Quando Priebke se ne andò, l'Italia andò in scena: il grande spettacolo dell'ipocrisia nazionale

Un centenario criminale di guerra morì e il Paese si trasformò in un teatro di divieti, proclami e isteria collettiva. Il feretro divenne più celebre del defunto e tutti recitarono la propria parte, tra moralismo esibito e grottesco conformismo.

Quando Erick Priebke morì nel 2013, l’Italia si trovò improvvisamente a recitare una commedia grottesca che nessuno aveva scritto, ma che tutti sembravano pronti a interpretare. Non era più questione di storia o di giustizia, ma di apparire moralmente irreprensibili davanti alle telecamere e ai cittadini indignati. Il feretro dell’ex ufficiale delle SS, condannato per la strage delle Fosse Ardeatine, si trasformò in un personaggio più celebre del defunto stesso, perché ogni sindaco, ogni funzionario e ogni opinionista sembrava deciso a gareggiare in ipocrisia e protagonismo.

Ogni passo del feretro fu scandito da un teatrino paradossale: i sindaci vietavano il passaggio nelle loro città come se stessero proteggendo il mondo intero dal contagio del nazismo, mentre i giornali trasformavano ogni spostamento in un evento epocale. I cittadini antifascisti organizzarono presidi, flash mob e manifestazioni, e tutti sembravano recitare uno spettacolo tragicomico in cui la legge, che garantisce una sepoltura a chiunque, era solo un dettaglio trascurabile. Le bare, i cimiteri e i trasporti funebri divennero simboli di un paese incapace di guardare in faccia la propria storia senza impazzire.

Il risultato fu un ridicolo collettivo: Priebke, morto da centenario, riuscì a fare più rumore da morto che da vivo. La realtà di un paese che non sapeva fare i conti con il proprio passato fu trasformata in farsa pubblica. Sindaci che si atteggiavano a paladini della memoria storica, funzionari che si affannavano a trovare scuse burocratiche per non seppellirlo, giornalisti che amplificarono ogni protesta, tutto contribuì a creare l’illusione che l’Italia stesse reagendo con fermezza morale, quando in realtà stava solo giocando a non affrontare il passato.

Il fatto più paradossale è che, mentre l’isteria collettiva raggiungeva livelli da sceneggiatura comica, nessuno rifletté sul significato autentico di memoria e giustizia. Quello che rimase fu la sensazione di un paese che si divertì a esibirsi nel proprio conformismo morale, che ridicolizzò se stesso più che l’ex nazista sepolto in qualche angolo remoto, e che trasformò una morte in un gigantesco specchio deformante della propria incapacità di essere adulto con la storia. Priebke se ne andò con il silenzio che meritava chi aveva partecipato a crimini atroci, mentre l’Italia si autocelebrava nell’assurdo trionfo della propria coscienza indignata, incapace di distinguere tra memoria, giustizia e semplice teatro dell’ipocrisia.
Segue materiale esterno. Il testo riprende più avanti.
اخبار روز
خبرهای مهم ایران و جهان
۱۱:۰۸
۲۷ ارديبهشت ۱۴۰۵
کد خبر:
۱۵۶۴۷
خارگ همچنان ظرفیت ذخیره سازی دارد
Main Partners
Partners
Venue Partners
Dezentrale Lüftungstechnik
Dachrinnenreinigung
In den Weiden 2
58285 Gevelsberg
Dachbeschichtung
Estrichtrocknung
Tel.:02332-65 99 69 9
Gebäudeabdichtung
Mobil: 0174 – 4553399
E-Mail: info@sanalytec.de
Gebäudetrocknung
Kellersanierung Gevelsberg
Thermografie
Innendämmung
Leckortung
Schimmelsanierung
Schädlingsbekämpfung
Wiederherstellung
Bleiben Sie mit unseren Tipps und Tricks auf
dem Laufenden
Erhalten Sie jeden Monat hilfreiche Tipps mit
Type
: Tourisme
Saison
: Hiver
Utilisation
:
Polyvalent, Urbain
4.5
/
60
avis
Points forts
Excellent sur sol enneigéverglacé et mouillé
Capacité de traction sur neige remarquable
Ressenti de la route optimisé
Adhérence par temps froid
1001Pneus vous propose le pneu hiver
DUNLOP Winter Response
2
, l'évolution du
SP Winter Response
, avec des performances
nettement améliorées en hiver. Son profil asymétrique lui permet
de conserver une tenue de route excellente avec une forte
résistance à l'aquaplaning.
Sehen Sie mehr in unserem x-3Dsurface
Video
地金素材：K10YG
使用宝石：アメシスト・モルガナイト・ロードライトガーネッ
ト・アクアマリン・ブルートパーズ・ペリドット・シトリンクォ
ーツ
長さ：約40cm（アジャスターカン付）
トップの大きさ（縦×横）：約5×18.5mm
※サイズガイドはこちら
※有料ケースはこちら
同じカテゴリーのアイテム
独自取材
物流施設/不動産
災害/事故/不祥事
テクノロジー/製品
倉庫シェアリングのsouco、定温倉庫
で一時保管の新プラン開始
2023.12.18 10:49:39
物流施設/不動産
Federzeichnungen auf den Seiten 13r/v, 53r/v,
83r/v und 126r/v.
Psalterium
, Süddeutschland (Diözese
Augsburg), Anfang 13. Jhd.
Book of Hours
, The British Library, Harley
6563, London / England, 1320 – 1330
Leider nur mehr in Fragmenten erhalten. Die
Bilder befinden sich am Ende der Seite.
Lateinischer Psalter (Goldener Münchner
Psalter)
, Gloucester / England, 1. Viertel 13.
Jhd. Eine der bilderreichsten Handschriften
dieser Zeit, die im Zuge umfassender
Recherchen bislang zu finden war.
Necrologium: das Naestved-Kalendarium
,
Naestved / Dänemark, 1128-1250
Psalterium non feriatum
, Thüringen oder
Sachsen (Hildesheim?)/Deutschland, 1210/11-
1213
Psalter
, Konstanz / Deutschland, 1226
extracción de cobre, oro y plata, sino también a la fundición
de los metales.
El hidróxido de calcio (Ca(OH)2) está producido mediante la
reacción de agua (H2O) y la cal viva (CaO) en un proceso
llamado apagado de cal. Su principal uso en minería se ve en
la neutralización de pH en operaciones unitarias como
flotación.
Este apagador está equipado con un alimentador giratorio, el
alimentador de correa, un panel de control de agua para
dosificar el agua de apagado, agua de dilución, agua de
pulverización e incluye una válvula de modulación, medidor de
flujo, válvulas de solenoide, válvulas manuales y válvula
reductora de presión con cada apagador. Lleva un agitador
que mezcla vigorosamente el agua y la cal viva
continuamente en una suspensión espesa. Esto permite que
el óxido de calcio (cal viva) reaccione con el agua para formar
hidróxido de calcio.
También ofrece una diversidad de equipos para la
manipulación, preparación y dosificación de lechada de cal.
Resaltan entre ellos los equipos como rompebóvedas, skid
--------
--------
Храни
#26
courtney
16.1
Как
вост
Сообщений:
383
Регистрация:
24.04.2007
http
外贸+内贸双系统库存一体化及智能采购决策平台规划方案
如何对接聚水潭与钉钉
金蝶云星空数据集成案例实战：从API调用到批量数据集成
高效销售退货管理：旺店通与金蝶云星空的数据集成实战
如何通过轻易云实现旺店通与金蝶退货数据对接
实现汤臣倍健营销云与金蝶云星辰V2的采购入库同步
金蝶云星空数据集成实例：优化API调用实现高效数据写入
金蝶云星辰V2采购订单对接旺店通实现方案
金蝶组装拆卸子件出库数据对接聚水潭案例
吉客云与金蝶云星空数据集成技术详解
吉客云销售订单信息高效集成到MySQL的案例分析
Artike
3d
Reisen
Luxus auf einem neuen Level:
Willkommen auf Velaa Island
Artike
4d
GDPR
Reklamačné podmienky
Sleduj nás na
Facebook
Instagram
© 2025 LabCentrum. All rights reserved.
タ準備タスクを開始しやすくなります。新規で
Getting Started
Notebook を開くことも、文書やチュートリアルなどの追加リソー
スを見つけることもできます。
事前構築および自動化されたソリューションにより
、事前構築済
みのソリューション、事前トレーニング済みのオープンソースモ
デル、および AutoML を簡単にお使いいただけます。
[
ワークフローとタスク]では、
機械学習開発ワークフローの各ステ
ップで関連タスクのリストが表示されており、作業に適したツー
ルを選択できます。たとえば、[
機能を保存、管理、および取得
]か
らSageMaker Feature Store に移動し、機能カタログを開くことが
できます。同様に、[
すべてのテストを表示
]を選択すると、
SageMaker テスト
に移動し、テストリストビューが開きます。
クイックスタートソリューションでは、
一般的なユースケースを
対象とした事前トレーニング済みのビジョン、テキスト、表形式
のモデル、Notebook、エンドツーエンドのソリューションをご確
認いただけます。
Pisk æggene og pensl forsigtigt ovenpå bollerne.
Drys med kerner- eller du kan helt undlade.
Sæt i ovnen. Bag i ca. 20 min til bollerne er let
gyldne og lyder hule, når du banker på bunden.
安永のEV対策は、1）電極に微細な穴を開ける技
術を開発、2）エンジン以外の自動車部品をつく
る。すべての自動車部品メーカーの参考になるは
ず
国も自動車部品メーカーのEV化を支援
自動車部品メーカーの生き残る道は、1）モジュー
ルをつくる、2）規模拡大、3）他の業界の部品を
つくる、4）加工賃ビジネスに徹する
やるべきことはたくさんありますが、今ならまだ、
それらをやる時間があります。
E poi ci furono i protagonisti della farsa: sindaci in piena crisi di protagonismo che vietarono il passaggio del feretro come se stessero salvando l’umanità da un’epidemia ideologica, giornalisti pronti a trasformare ogni spostamento in un’edizione straordinaria, e associazioni antifasciste che sembravano più impegnate a recitare la propria indignazione che a riflettere sul senso della memoria storica. Tutti insieme crearono uno spettacolo di ipocrisia così grottesco che oggi appare quasi comico: un paese intero che si agita, si scandalizza, si scontra, ma incapace di fare quello che qualunque comunità matura farebbe di fronte alla morte di un criminale di guerra: applicare la legge, ricordare i fatti e lasciare che la storia parli da sé. Invece, l’Italia decise di recitare, di protestare, di mettersi in posa, trasformando la morte di Priebke nel più grande specchio deformante della propria coscienza collettiva.